Anyway, if the paperwork would have been started when I asked him to, this would be practically done already. Instead, it's just starting, and I'm supposed to pick up the slack.

sarahmay's picture

They always take forever to get on with the Paperwork .... we haven't received child support for years and SHE jsut bought a brand new car..... I can't even afford a service for my car, and I look after her shitty son day in and day out....

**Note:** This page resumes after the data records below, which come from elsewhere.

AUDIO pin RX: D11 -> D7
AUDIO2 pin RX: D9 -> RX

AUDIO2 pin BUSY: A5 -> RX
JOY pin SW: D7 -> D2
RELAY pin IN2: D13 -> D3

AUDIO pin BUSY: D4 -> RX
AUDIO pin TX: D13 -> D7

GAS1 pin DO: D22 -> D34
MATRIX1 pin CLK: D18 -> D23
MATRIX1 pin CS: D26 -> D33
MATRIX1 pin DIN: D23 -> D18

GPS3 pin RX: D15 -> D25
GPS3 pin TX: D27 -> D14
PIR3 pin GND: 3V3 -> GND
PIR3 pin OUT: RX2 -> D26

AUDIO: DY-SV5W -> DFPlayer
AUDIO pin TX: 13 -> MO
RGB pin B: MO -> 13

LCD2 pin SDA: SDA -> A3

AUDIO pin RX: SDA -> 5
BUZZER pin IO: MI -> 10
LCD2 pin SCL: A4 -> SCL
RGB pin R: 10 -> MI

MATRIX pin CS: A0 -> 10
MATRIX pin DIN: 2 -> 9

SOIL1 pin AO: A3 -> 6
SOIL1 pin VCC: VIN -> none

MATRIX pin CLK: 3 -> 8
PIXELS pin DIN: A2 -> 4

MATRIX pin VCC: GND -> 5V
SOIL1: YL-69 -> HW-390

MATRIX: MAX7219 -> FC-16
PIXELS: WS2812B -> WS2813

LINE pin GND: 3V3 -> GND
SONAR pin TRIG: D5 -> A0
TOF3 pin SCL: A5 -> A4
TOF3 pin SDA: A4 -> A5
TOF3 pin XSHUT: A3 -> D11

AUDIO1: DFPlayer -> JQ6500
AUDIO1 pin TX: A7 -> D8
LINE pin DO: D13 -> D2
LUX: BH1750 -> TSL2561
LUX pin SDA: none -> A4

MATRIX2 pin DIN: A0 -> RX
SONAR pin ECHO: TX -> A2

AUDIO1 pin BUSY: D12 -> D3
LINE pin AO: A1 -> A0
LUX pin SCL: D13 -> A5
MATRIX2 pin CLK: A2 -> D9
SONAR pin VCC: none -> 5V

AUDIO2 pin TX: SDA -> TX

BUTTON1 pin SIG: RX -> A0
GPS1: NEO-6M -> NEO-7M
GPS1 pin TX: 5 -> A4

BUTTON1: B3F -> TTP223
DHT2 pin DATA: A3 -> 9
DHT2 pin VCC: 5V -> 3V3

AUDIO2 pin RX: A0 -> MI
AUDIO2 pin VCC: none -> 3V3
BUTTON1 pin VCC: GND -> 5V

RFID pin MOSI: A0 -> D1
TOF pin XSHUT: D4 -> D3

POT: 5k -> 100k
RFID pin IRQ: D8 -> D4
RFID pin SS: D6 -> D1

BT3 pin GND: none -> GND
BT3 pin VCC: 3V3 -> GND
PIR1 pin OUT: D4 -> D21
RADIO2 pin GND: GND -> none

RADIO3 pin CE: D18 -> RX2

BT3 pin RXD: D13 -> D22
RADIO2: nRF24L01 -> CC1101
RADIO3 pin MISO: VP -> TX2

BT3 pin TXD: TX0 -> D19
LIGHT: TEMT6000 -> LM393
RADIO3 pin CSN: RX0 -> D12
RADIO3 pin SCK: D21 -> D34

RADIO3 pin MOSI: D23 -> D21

My BIG ADVICE TO YOU IS...... Don't do anything that will conveninece her and inconvenience you......

GizmoBarnOwl's picture

Hmm I'd just say, seeing as hes not getting to spend time with his daughter due to work, and she is at your house primarily to spend time with her dad, you cannot have her until it goes through court and is sorted. It is not fair on you to have her all the time, that is not what she is there for. Occationally, yeah, sure if hes going to be late or whatever, thats not a problem, watch the little brat. But most of the time? NOT ON.

Also, if you stop helping, and he doesnt get to see his child, then it might force him to get the papers sorted. If he doesnt make the effort to see her, then its not your problem, it is his choice.

borrowedtime83's picture

I would say no, you are not obligated, as it is not your child.It is unfair that for any minor change you have to go through the court system and wait for a result, but this is how it is handled in this day and age. Is there (dare I say this...) a grandparent or other family member on your husband's side that might want to volunteer to have a "sleepover" with her,since they don't get to see her too often? And he could maybe pick her up from said relative Sat. and have visitation until you can get back in court. I know how you feel, the few times I have grudgingly been talked into having the skid along with my own for even a few hours was so emotionally and physically exhausting. Good luck!

iqrt's picture

UUUUUUUUUUUUUGGGGGGGGGHHHHH.

BM doesn't want to take her kid back.

Seriously, shouldn't the mother of this child jump at the chance to spend more time with her?